Wool in Dorset has hit the headlines after PETA asked the village to change its name to 'Vegan Wool'. According to the animal rights organisation's website, the new name 'would raise awareness of the many animal and Earth-friendly vegan alternatives to wool available today'.
A member of the Wool Parish Council, who will discuss the idea next week, said the request had 'caused quite a stir in the village', The Telegraph reports. Residents are now concerned about the future of other locations, including Ham and Cheddar Gorge. But Wool isn't the only village to face controversy over its name in recent years. Here are a few other places that have sparked debate.
Varteg or Farteg
In 2013, a consultation was held over 22 Welsh place names in the borough of Torfaen. This led to proposals to change the name of Varteg to Y Farteg because there is no letter V in the Welsh alphabet. However, it faced opposition from locals who feared the new name would be ridiculed. 'People who are not Welsh speakers will see that as "Why Fart Egg". People there have just had enough,' councillor Giles Davies said, the BBC reported at the time.

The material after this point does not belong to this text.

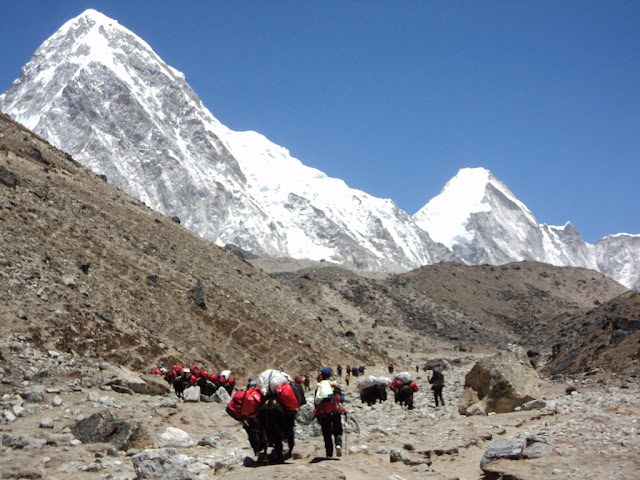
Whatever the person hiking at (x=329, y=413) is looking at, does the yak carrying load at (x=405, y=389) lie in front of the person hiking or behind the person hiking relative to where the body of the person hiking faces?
in front

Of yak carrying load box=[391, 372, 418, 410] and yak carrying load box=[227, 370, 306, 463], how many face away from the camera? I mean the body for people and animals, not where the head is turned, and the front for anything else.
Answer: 2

Newton goes back to its roots
Newton in Cambridgeshire was given the go ahead to change its name back to Newton-in-the-Isle after application was made by parish councillors in 2016, a local newspaper reported. Residents backed the proposal as they said it would help to differentiate the village from the other 42 Newtons around the country. Newton-in-the-Isle was the name given to the village when it was formed 600 years ago, a councillor explained.
Trellech - the village with 20 spellings
This rural Welsh village in Monmouthshire hasn't changed its name, but the spelling of it does vary. According to the BBC, it has up to 20 historical spellings, with four in use on road signs today. They read Trelech with one 'l', Trelleck with a 'ck', plus the spellings in English and Welsh - Trellech and Tryleg. One resident commented: "We sign off our letters with whatever spelling we want. It's fun."
Bletchington or Bletchingdon
This Oxfordshire village is signposted Bletchington at one side and Bletchingdon on the other. Even the parish council admits that it's 'easy to get confused'.
The council's website explains: 'Don means on a hill, Ton means village. It's been a centuries old argument. But then it has also been Bletchingham and Bletchinghampton. As far as officialdom goes it is Bletchingdon. To most locals it is simply "Bletch" which just means our village!'
Back in 2004, people in a remote Welsh village renamed the spot in a protest against a nearby wind farm. Llanfynydd was temporarily named Llanhyfryddawelllehynafolybarcudprindanfygythiadtrienusyrhafnauole, which was said to mean: "a quiet beautiful village, a historic place with rare kite under threat from wretched blades". Surprisingly, the new name didn't last.
Over in Anglesey, a fishing village welcomes thousands of visitors every year off the back of its 58-character-long place name. Llanfairpwllgwyngyllgogerychwyrndrobwllllantysiliogogogoch boasts the biggest full name in Britain - and the longest railway sign. To put pronunciation worries aside, it's known as Llanfair PG by locals.
Staines changes its image
In 2012, the Surrey town officially changed its name to Staines-upon-Thames in an attempt to change its image. Councillors welcomed the news, saying it would help to attract new business, but the town's football club described the move as 'pretentious', the BBC noted at the time.